By Anonymous Anonymous, at 2/21/2010 3:51 PM  

^ ah, cargo-cult thinking.

Sink the wells and the oil will flow.

So childlike in its naivete.

The price of oil is a marginal point of pain in the economy. It's significant, but not as significant as the cost of land and ground rents.

Oil goes up, ground rents go down.

By Anonymous Anonymous, at 2/21/2010 7:58 PM  

Cost of land? Ground rent? What are you talking about? Oil leases? Real estate?

By Anonymous Anonymous, at 2/22/2010 6:31 AM  

I pay $100/mo on gas and perhaps another $100/mo for energy costs is incorporated into the stuff I buy.

I pay an order of magnitude more just for ground rent.

Ground rent is the site value of a property, what it costs without any capital improvements.

Energy is very marginal in our economy compared to the money we have to pay for land use rights.

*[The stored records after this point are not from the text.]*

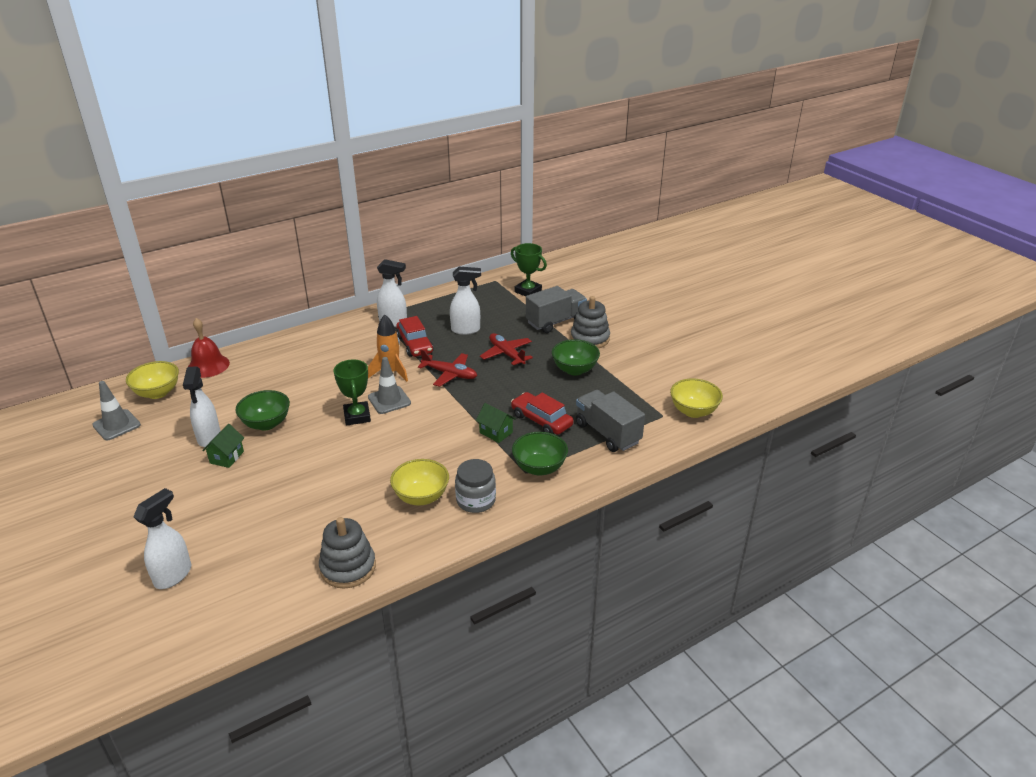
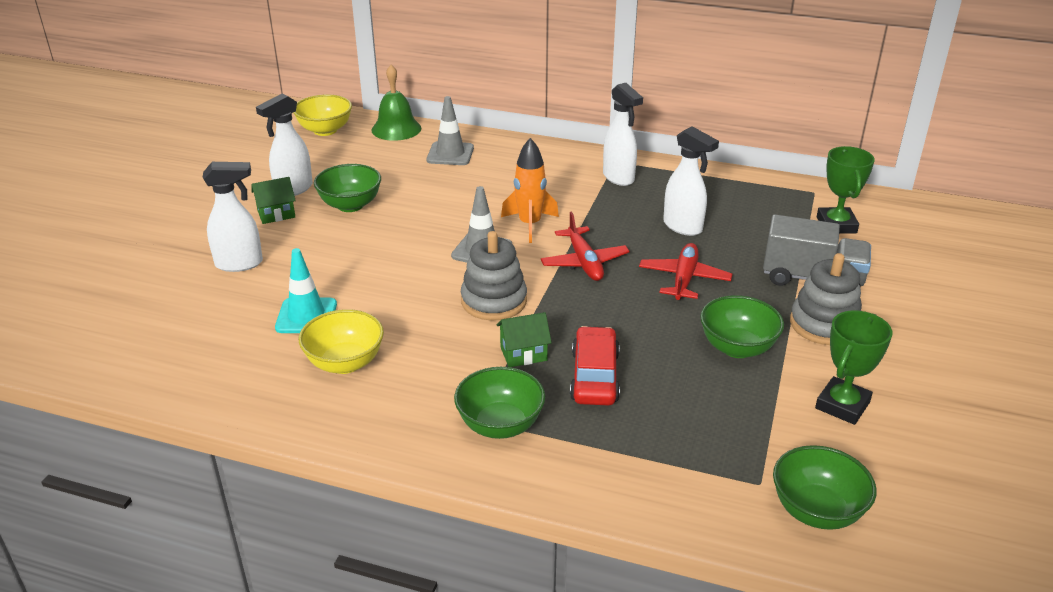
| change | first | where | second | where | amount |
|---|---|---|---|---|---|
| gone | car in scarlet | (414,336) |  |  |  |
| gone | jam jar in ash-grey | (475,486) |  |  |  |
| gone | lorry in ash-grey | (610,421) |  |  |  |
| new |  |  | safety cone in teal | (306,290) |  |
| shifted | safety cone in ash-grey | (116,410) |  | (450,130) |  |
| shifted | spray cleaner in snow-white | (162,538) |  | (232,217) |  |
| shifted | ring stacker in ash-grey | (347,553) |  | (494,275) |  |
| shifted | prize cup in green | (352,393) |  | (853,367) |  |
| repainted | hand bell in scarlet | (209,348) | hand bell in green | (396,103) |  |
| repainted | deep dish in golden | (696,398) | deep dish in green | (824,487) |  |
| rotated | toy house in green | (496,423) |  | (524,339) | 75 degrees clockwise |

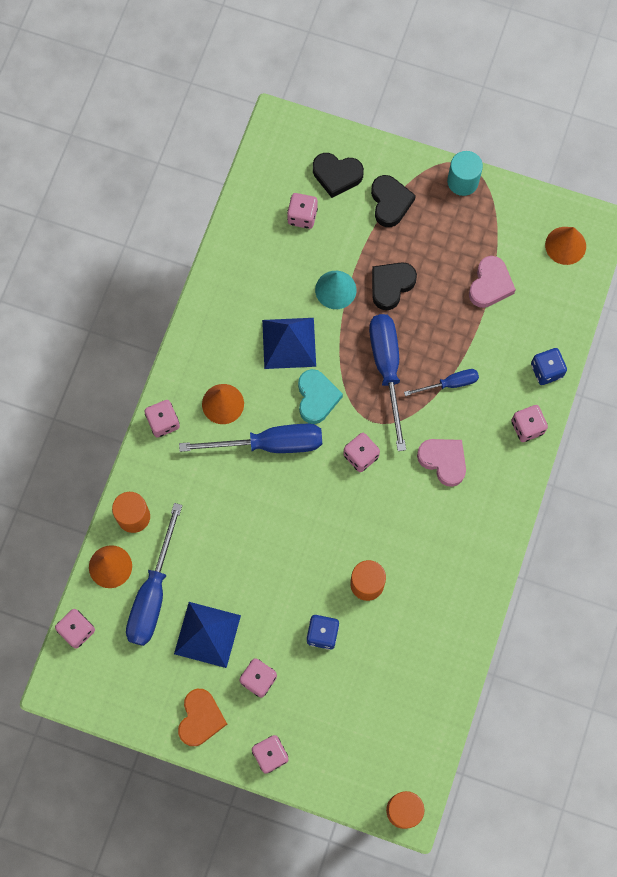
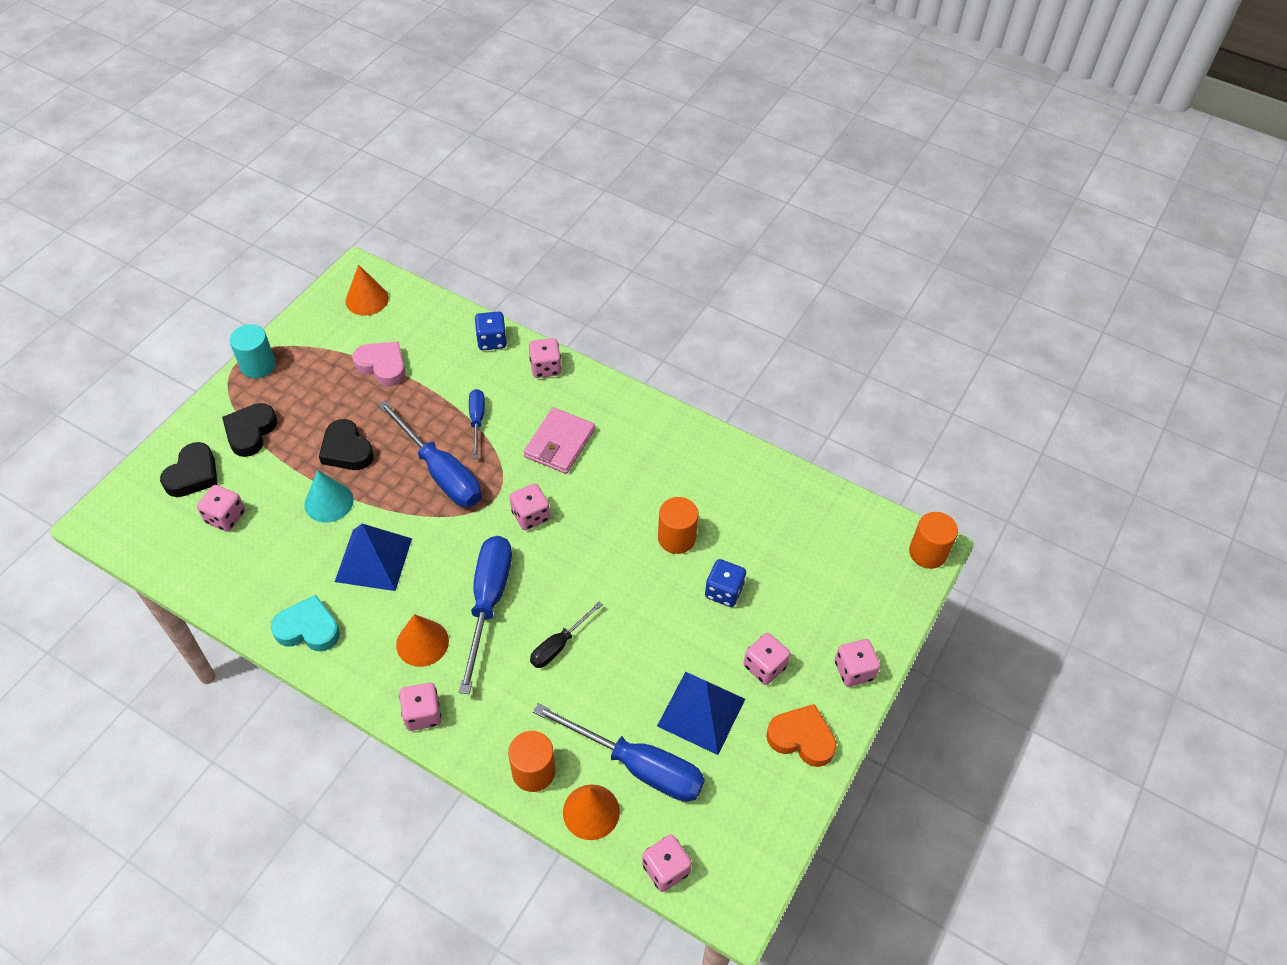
| change | first | where | second | where | amount |
|---|---|---|---|---|---|
| new |  |  | screwdriver in jet-black | (566,635) |  |
| shifted | love heart in teal | (320,396) |  | (305,623) |  |
| swapped | love heart in rosy | (441,463) | wallet in rosy | (559,440) |  |
| rotated | screwdriver in royal blue | (387,382) |  | (429,453) | 135 degrees counterclockwise |
| rotated | love heart in jet-black | (393,201) |  | (249,430) | 75 degrees counterclockwise |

The boom last decade was driven by over three trillion dollars of real estate mortgage lending 2003-2006.

Oil being $3 or $2 a gallon is really neither here nor there compared to that.

By Blogger Unknown, at 2/22/2010 10:57 AM  

"Peak oil? Not even close."

A right-wing fool who swallows ExxonMobil accounting tricks hook, line and sinker. There's a difference between "oil reserves" and "oil-equivalent reserves." XOM is finding natural gas, not a lot of oil. It's easy to "find" a lot of natural gas when you purchase a company (XTO Energy) that is the country's largest producer of same.

By Anonymous Screamin' Demon, at 2/22/2010 11:45 AM  

Anonymous wrote, Cost of land? Ground rent? What are you talking about? Oil leases? Real estate?

Heh. The fact that someone doesn't understand the basic definitions of the economics of land, and how big a chunk of the economy land is, shows how pathetic our political debate is. (I'm saying that because this lack of knowledge is probably representative of 99.9% of the electorate, and a sizeable majority of practicing "economistsS".)